Strategies for promoting North Korean denuclearization will be a key topic of discussion during President Obama's upcoming meeting with Chinese President Xi Jinping, the Yonhap News Agency reported on Tuesday.
The leaders are scheduled for talks on Friday and Saturday in California.
"The United States and China share the view that denuclearization of the Korean Peninsula is essential if we are to move forward in any diplomatic process with North Korea," State Department spokeswoman Jennifer Psaki said to reporters. "That's an issue that we work closely with them on. I'm sure it will be an issue discussed this weekend and moving forward."
China is the North's top economic benefactor and political ally, and so is seen as having significant influence over the regime's decision-making. It is also among the six nations involved in long-stalled negotiations on permanently shutting down North Korea's nuclear arms program,
Beijing and the other six-party talks states -- Japan, Russia, South Korea, and the United States -- continue to urge Pyongyang to adhere to its September 2005 denuclearization agreement and other commitments, Psaki said.

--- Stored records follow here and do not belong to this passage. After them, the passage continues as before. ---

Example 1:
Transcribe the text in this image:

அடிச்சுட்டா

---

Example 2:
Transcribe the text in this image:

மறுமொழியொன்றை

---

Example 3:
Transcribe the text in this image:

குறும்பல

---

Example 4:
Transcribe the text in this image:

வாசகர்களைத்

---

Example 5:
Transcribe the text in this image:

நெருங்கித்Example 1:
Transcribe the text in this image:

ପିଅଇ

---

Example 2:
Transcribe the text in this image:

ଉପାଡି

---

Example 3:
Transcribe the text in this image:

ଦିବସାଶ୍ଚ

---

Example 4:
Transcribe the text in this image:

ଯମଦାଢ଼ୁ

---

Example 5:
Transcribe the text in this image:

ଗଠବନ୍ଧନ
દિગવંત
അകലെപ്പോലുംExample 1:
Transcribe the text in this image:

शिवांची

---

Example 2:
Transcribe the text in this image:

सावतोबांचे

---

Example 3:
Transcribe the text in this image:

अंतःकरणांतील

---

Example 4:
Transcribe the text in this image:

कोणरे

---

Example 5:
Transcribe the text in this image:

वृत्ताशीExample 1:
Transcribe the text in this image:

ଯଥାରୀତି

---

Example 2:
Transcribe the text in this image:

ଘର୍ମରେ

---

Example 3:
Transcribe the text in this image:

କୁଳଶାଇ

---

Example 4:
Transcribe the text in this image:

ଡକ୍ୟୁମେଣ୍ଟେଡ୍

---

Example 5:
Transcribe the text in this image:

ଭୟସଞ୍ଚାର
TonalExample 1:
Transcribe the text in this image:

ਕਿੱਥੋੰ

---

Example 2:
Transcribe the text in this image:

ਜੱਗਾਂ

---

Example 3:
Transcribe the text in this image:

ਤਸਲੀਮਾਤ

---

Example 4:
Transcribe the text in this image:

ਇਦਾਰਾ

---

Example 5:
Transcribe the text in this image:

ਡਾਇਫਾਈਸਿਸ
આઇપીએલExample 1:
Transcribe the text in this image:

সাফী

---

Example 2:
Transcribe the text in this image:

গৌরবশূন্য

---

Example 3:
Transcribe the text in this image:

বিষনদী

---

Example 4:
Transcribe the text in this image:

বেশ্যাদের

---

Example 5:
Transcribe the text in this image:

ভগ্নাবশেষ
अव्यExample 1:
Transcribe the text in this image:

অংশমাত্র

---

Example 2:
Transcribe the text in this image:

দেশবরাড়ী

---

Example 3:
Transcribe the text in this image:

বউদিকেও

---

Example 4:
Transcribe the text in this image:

White House spokesman Jay Carney said cybersecurity would be among the other issues raised at the two-day summit. Washington suspects Beijing of carrying out an aggressive cyber-attack campaign, reportedly including hacking designs for U.S. ballistic missile defense systems and other weaponry. China denies such activities.
A lower-level U.S.-China meeting on cyber spying is scheduled for July, the Associated Press reported.